:: DOCUMENT SEGMENT ::

Production Ready Docker Swarm Cluster on AWS
Installation
Start by cloning this repository
Dependencies
Configuration
- Edit
terraform.tfvars
and update with your settings - Edit
terraform.tf
if you want to use remote state
Terraform Infrastructure
The make file included from makefiles/terraform.tf
has some helpers for applying your terraform infrastructure.
Plan your infrastructure first (a dry run):
make plan
When you are happy, execute the plan generated above
make apply
Accessing a Swarm Manager
Provided you have added an SSH key, you will be able access an available swarm manager using the command:
make swarm-ssh
Deploying the Example Application
An example app is included in docker/docker-compose.yml
The make file included from makefiles/swarm.tf
has some helpers for applying your terraform infrastructure.
make swarm-deploy
Concepts
Note, the
make
commands shown will only work once you have created your swarm using the steps above
EC2 Autoscaling Groups
The swarm is composed of multiple EC2 autoscaling groups performing various roles.

:::

**TRY IT:** Reproduce the part of the Docker Swarm guide starting with "make swarm-deploy" and going on through "performing various roles.", substituting "different roles" for "various roles".

:: MATERIAL SHOWN ::

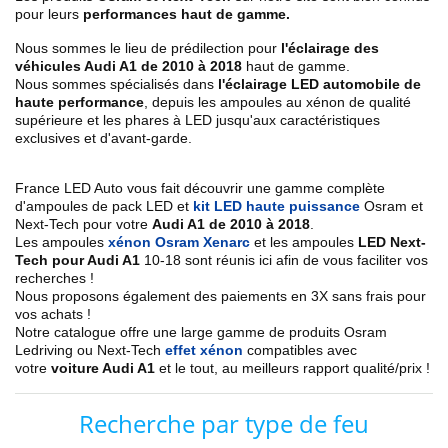
pour leurs
performances haut de gamme.
Nous sommes le lieu de prédilection pour
l'éclairage des
véhicules Audi A1 de 2010 à 2018
haut de gamme.
Nous sommes spécialisés dans
l'éclairage LED automobile de
haute performance
, depuis les ampoules au xénon de qualité
supérieure et les phares à LED jusqu'aux caractéristiques
exclusives et d'avant-garde.
France LED Auto vous fait découvrir une gamme complète
d'ampoules de pack LED et
kit LED haute puissance
Osram et
Next-Tech pour votre
Audi A1 de 2010 à 2018
.
Les ampoules
xénon Osram Xenarc
et les ampoules
LED Next-
Tech pour Audi A1
10-18 sont réunis ici afin de vous faciliter vos
recherches !
Nous proposons également des paiements en 3X sans frais pour
vos achats !
Notre catalogue offre une large gamme de produits Osram
Ledriving ou Next-Tech
effet xénon
compatibles avec
votre
voiture Audi A1
et le tout, au meilleurs rapport qualité/prix !
Recherche par type de feu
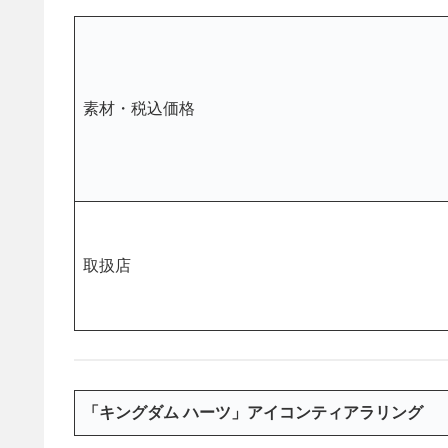
素材・税込価格
取扱店
「キングダム ハーツ」アイコンティアラリング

:::

**OUTPUT FOR THIS EXERCISE:**
make swarm-deploy
Concepts
Note, the
make
commands shown will only work once you have created your swarm using the steps above
EC2 Autoscaling Groups
The swarm is composed of multiple EC2 autoscaling groups performing different roles.